Task objective —
Go through the listing and state how many lines hold the string "Beatles". Nothing else is needed.

Source data —
....................

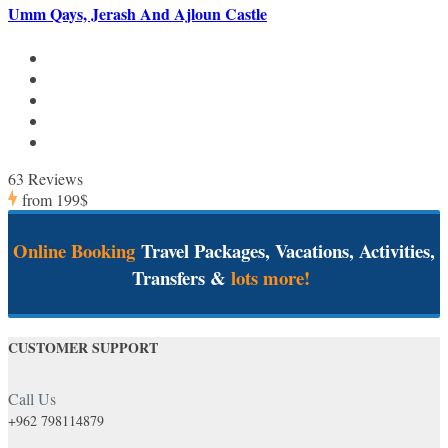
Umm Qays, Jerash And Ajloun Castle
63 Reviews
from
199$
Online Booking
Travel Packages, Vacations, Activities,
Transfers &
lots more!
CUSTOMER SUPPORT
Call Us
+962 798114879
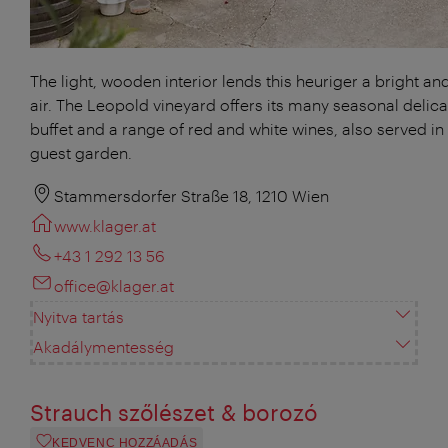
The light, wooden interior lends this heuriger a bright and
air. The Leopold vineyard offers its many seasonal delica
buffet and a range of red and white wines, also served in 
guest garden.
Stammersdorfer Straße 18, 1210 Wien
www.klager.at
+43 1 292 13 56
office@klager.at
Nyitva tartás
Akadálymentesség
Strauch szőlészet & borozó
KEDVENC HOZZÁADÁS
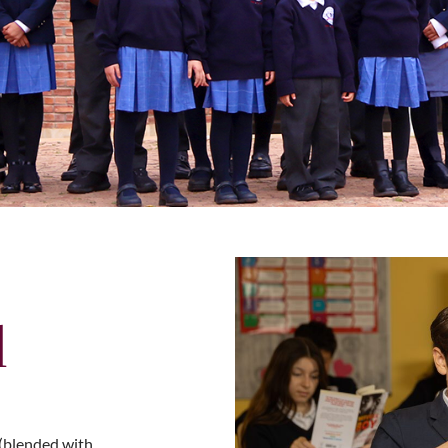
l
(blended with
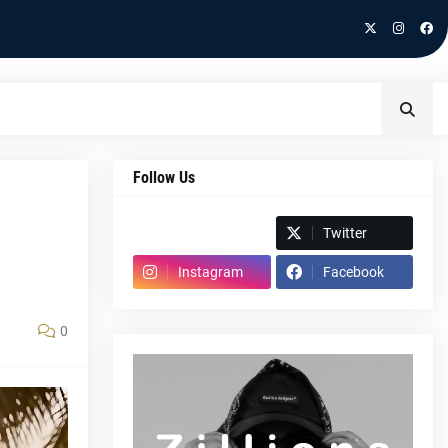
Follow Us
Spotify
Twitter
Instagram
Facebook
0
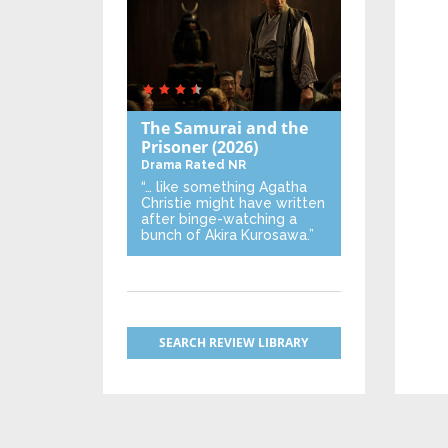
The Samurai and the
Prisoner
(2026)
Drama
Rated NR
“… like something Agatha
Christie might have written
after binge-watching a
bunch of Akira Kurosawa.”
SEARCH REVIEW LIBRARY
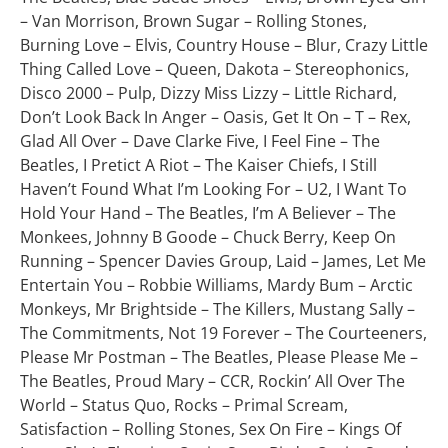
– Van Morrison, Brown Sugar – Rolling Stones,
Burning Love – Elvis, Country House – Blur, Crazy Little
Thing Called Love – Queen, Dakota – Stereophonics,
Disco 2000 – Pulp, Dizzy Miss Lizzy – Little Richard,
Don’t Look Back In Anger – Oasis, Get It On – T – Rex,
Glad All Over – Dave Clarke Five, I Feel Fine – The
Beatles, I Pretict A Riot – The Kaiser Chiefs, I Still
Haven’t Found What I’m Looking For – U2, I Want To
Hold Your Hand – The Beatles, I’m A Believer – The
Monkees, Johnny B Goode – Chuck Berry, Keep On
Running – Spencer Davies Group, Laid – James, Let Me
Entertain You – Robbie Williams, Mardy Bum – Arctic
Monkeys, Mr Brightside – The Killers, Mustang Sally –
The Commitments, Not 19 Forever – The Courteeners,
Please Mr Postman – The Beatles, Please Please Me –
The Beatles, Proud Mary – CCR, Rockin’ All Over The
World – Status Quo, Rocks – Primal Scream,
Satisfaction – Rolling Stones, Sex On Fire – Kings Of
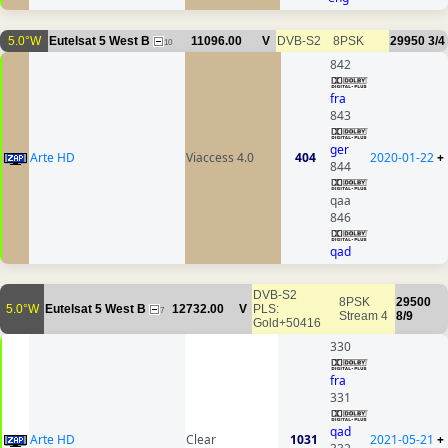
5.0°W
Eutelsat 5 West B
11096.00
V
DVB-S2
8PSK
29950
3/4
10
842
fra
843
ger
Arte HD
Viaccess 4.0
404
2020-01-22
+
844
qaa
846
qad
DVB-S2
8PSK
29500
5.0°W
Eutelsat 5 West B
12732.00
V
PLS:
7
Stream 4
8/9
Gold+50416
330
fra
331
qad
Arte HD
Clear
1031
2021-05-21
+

....................

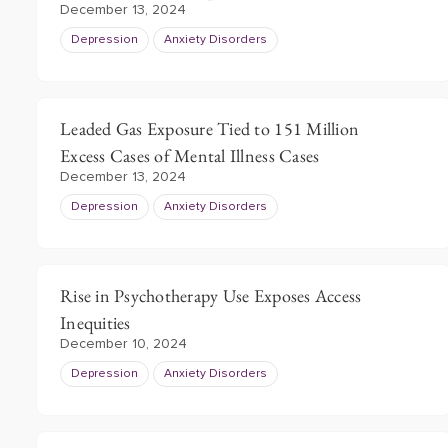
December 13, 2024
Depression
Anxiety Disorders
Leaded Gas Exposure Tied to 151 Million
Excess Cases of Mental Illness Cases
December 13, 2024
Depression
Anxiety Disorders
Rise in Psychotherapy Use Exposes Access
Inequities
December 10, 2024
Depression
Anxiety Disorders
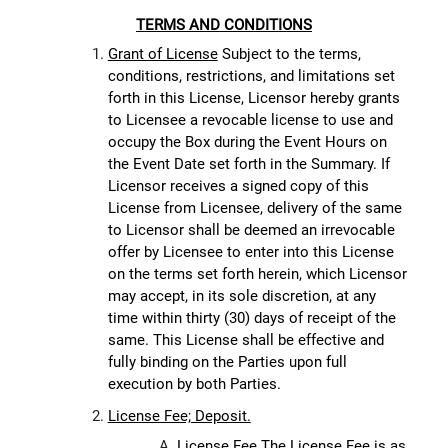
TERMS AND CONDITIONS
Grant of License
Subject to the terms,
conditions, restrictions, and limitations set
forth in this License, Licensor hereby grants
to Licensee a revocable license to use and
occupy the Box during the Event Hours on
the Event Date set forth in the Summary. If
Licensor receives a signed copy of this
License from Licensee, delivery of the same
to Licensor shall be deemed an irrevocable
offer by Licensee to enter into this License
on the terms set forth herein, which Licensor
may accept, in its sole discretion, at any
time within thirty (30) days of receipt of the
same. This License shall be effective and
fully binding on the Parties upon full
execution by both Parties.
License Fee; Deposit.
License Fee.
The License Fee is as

....................

Output below —
4